でも、みすみす捨てるにはおしい話でもあった。しかし、乗るには代償が大きすぎる。
「その程度では、お前が有利なのには間違いない。私は勝つ賭けしかしない。」
セグは渋ってみせた。
「……そうか、それなら、さらに条件をつけてやる。お前が調べている間、私達はお前の邪魔をしない。だが、賭けをする場合に限ってだ。賭けをしない場合は、全力で防ぎにかかる。つまり、邪魔をする。お前の命を奪ってでも。」
つまり、賭けに乗らない、と言って去ろうとした瞬間に、殺される可能性も大きいということだ。
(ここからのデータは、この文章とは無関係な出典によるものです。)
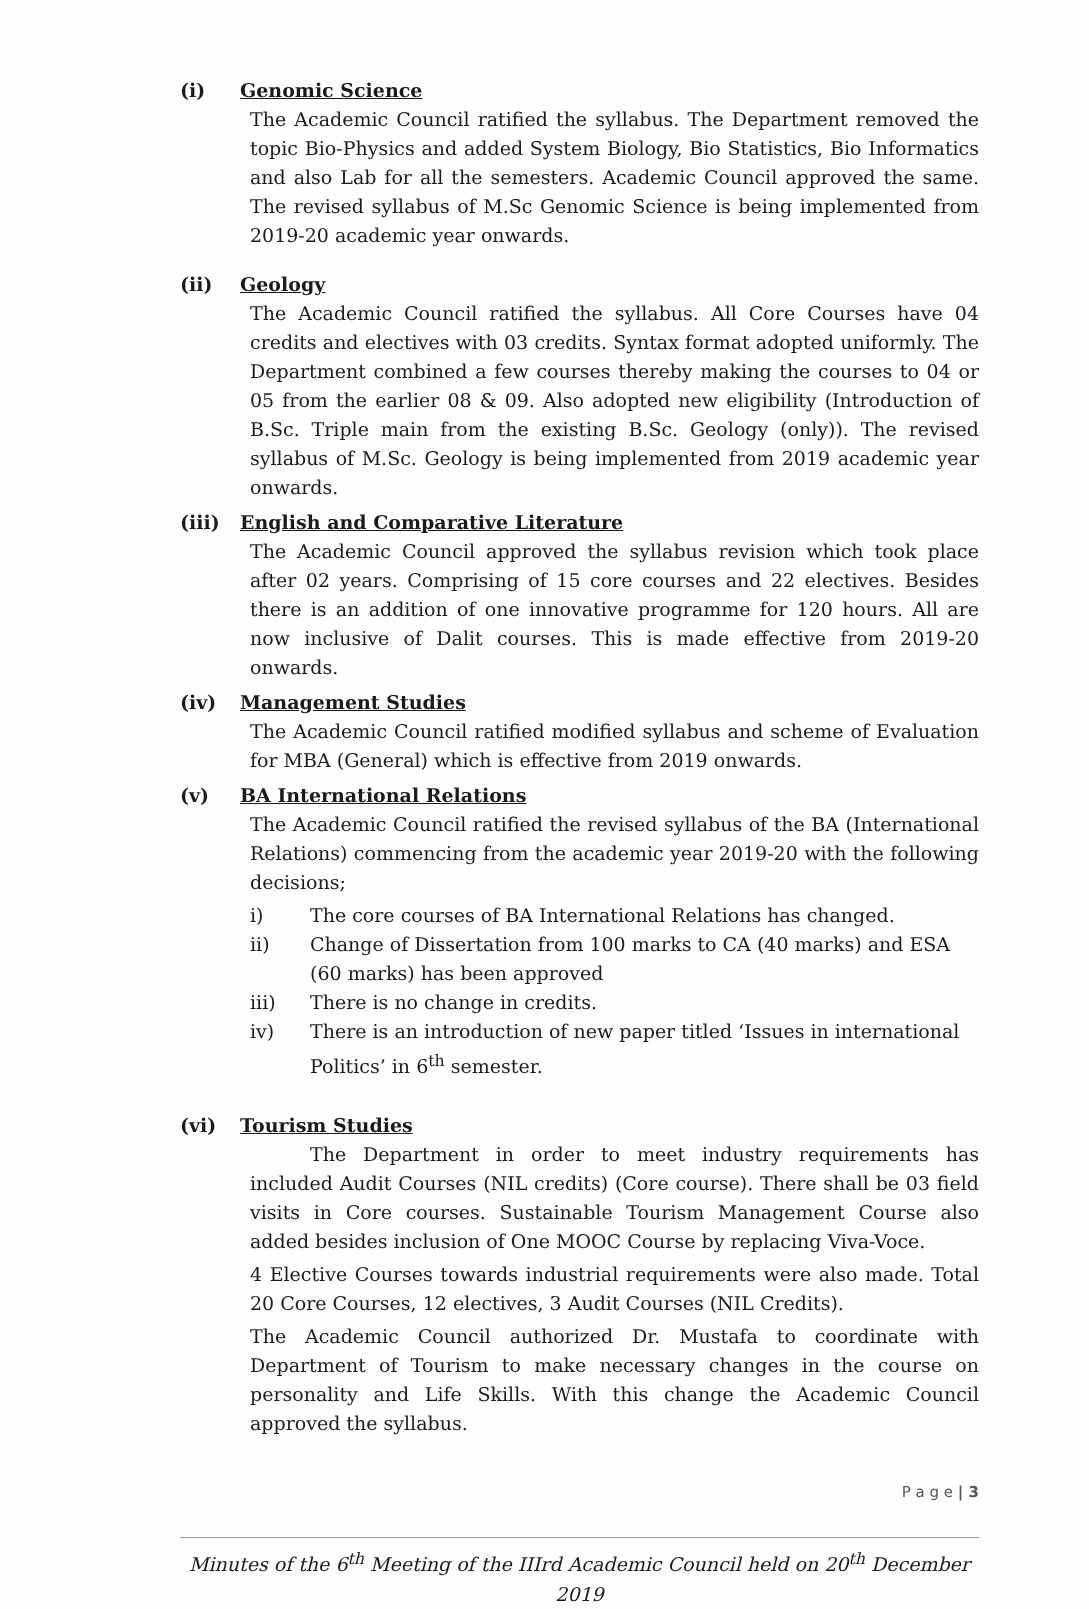(i) Genomic Science
The Academic Council ratified the syllabus. The Department removed the topic Bio-Physics and added System Biology, Bio Statistics, Bio Informatics and also Lab for all the semesters. Academic Council approved the same. The revised syllabus of M.Sc Genomic Science is being implemented from 2019-20 academic year onwards.
(ii) Geology
The Academic Council ratified the syllabus. All Core Courses have 04 credits and electives with 03 credits. Syntax format adopted uniformly. The Department combined a few courses thereby making the courses to 04 or 05 from the earlier 08 & 09. Also adopted new eligibility (Introduction of B.Sc. Triple main from the existing B.Sc. Geology (only)). The revised syllabus of M.Sc. Geology is being implemented from 2019 academic year onwards.
(iii) English and Comparative Literature
The Academic Council approved the syllabus revision which took place after 02 years. Comprising of 15 core courses and 22 electives. Besides there is an addition of one innovative programme for 120 hours. All are now inclusive of Dalit courses. This is made effective from 2019-20 onwards.
(iv) Management Studies
The Academic Council ratified modified syllabus and scheme of Evaluation for MBA (General) which is effective from 2019 onwards.
(v) BA International Relations
The Academic Council ratified the revised syllabus of the BA (International Relations) commencing from the academic year 2019-20 with the following decisions;
i) The core courses of BA International Relations has changed.
ii) Change of Dissertation from 100 marks to CA (40 marks) and ESA (60 marks) has been approved
iii) There is no change in credits.
iv) There is an introduction of new paper titled ‘Issues in international Politics’ in 6<sup>th</sup> semester.
(vi) Tourism Studies
The Department in order to meet industry requirements has included Audit Courses (NIL credits) (Core course). There shall be 03 field visits in Core courses. Sustainable Tourism Management Course also added besides inclusion of One MOOC Course by replacing Viva-Voce.
4 Elective Courses towards industrial requirements were also made. Total 20 Core Courses, 12 electives, 3 Audit Courses (NIL Credits).
The Academic Council authorized Dr. Mustafa to coordinate with Department of Tourism to make necessary changes in the course on personality and Life Skills. With this change the Academic Council approved the syllabus.
P a g e | 3
Minutes of the 6<sup>th</sup> Meeting of the IIIrd Academic Council held on 20<sup>th</sup> December 2019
そもそも、ヴァドサ家に侵入すること自体が難しい。門番は一晩中いるし、夜警もいるのだ。自分達で行っているが、それは国王軍以上の警備だと言われているほどだ。そこに侵入している時点で、おかしい。何者かの手引きがある可能性もある。
それだけ、この男には自信があるのだ。勝てる自信が。そして、問題なくヴァドサ家から出て行ける自信がある。セグより武術の腕が立つだろう。セグは剣術の才能は人並みしかない。それくらい分かっていた。
最初から引くことができない賭け、ということだ。
「つまり、私が賭けをしない、と言った瞬間にお前は私を殺すのか?」
すると、男はくくく、と本当に楽しそうに笑った。
「その通りだ。殺すなら、とっくに殺している。その暇は十分にあった。今、こうしてお前が生きているのは、私に殺す気がなかったからだ。ただ、それだけの理由で、お前は生きている。」
だが、逆に言えば、男はどうしてもセグに賭けをさせたいのだ。脅してでもさせたい理由がある。この男の単純な趣味なのか。それとも、他に何か理由があるのか分からないが。
「……そうか。分かった。殺せばいい。」
セグはそれこそ、賭けに出た。
「なぜだ?」
「どう考えても、今の条件で賭けをしたって、私が負けるに決まっている。情報が少なすぎる。次の満月までに調べる?無理だ。そんなもの、分かるわけがない。」
あっさりセグが言ったので、男は意外だったようだ。
「…分かった。じゃあ、さらに特別に教えてやる。お前が乗ってこないのは、それはそれで興味が削がれる。」
興味?やはり、この男の趣味なのか。もしかしたら、一応の結末は予定しているが、それ以外に少しは“遊び”の要素があっても、いいような組織なのかもしれない。ただ“遊ばれる”方にしてみればいい迷惑な話だが。